WORK ORDER => Given these entries, repeat exactly the lines starting with the one that has "border-bottom: 4px solid" and going on through the one that has "text: Ready ->", both included, but none of the pictures.

PROVIDED RECORDS =>
-- Opening Marker --

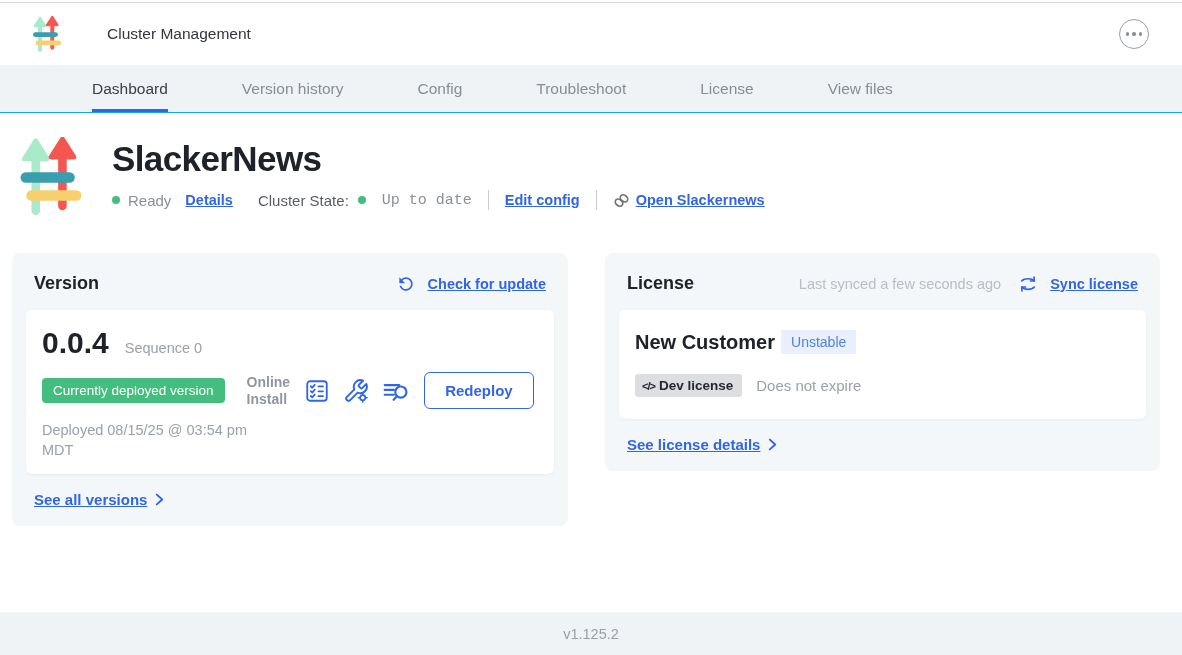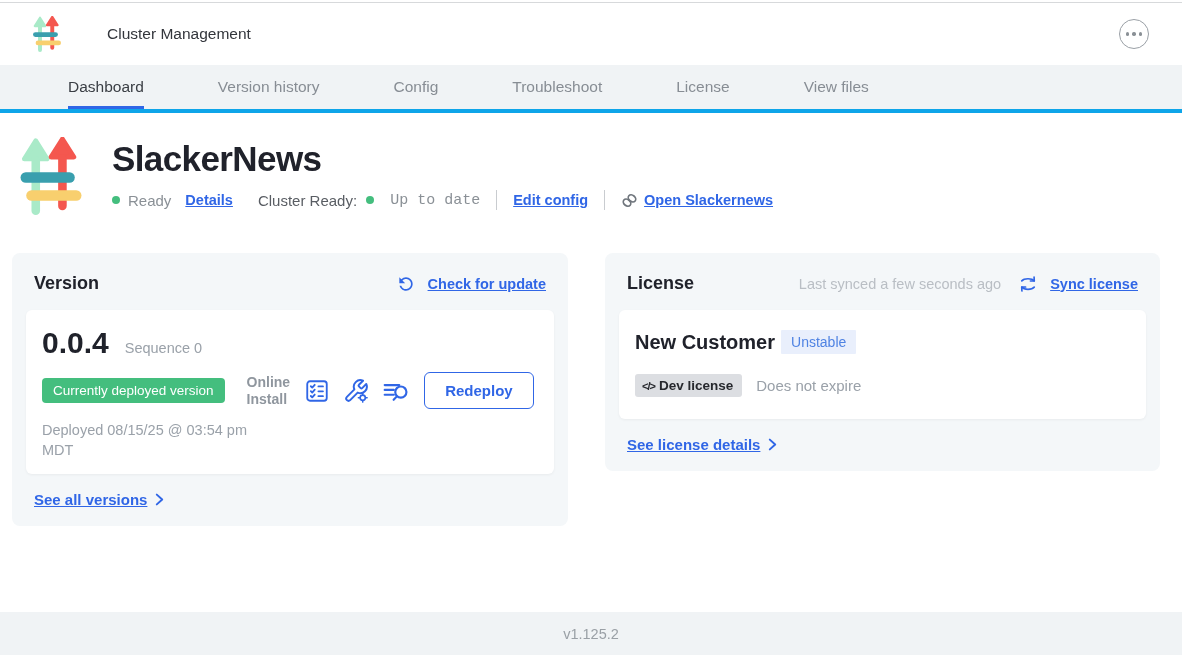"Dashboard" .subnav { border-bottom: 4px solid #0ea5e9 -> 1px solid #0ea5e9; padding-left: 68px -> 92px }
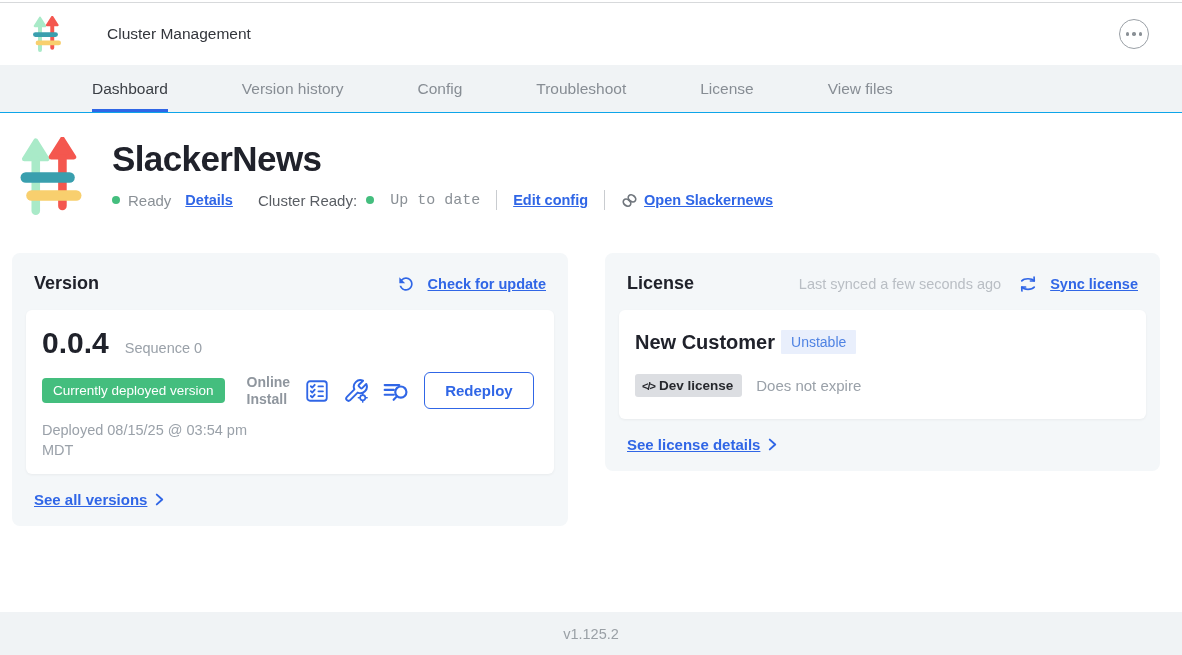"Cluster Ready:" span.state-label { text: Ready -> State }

-- Closing Marker --
-- Opening Marker --

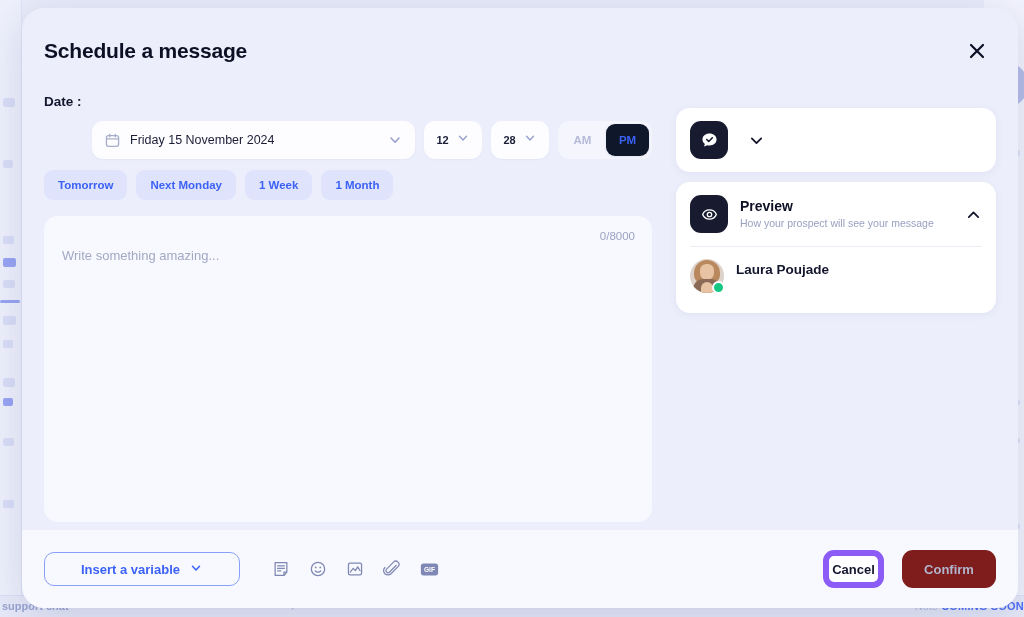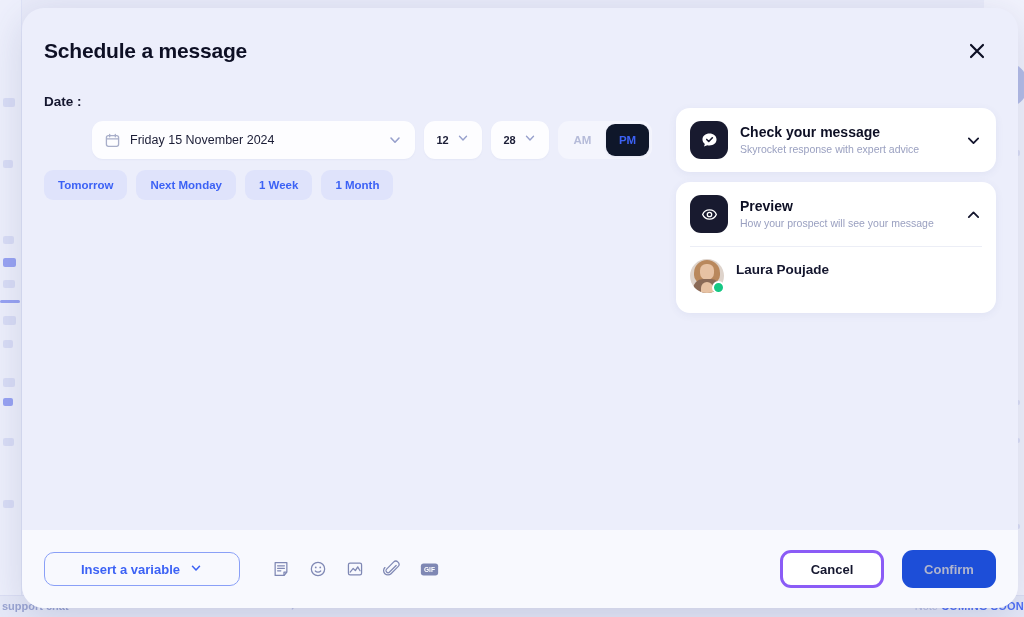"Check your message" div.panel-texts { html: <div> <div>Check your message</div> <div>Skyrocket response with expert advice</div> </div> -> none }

-- Closing Marker --
-- Opening Marker --

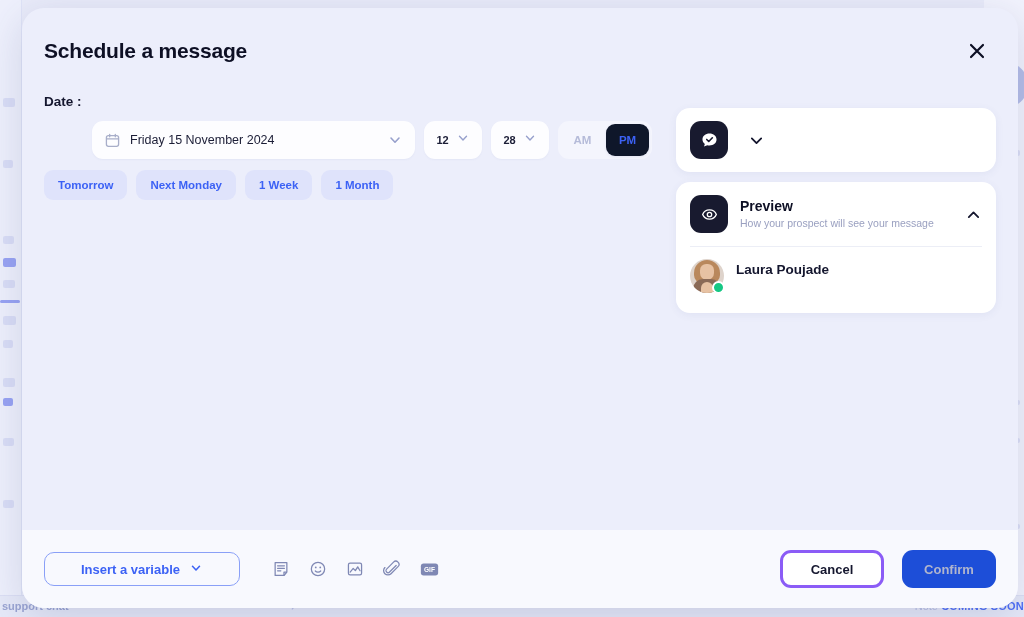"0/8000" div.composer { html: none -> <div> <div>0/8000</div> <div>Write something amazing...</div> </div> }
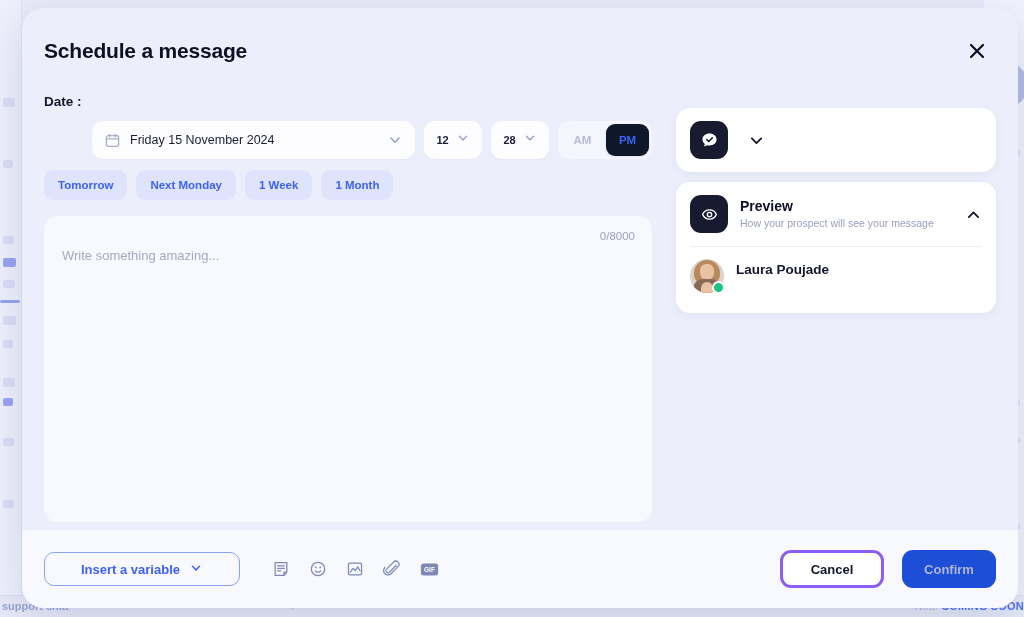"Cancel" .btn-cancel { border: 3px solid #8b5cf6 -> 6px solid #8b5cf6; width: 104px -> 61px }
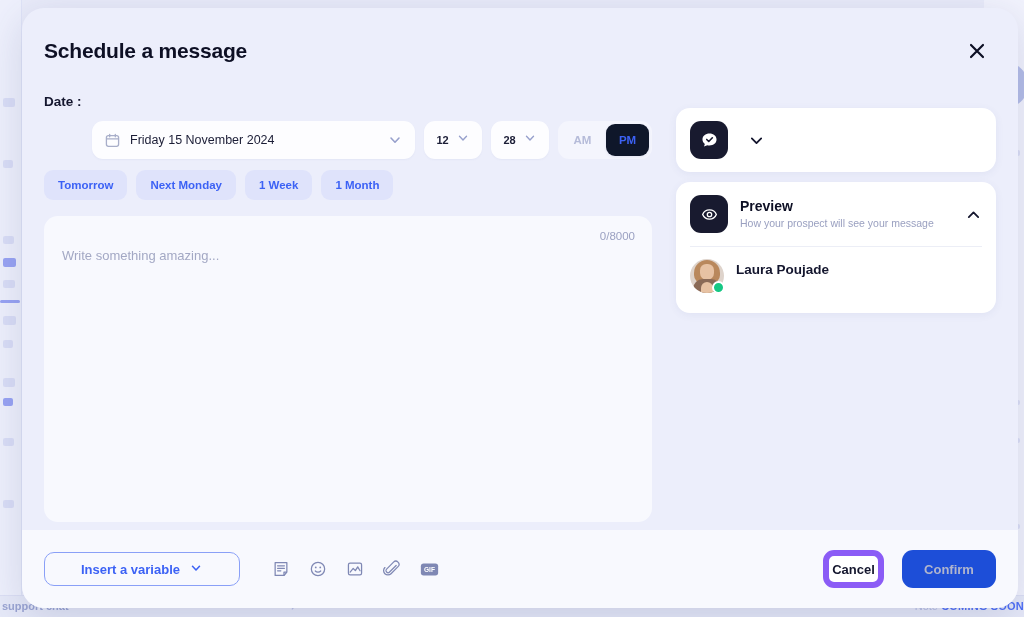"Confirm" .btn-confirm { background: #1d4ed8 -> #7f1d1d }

-- Closing Marker --

WORKED SOLUTION =>
"Dashboard" .subnav { border-bottom: 4px solid #0ea5e9 -> 1px solid #0ea5e9; padding-left: 68px -> 92px }
"Cluster Ready:" span.state-label { text: Ready -> State }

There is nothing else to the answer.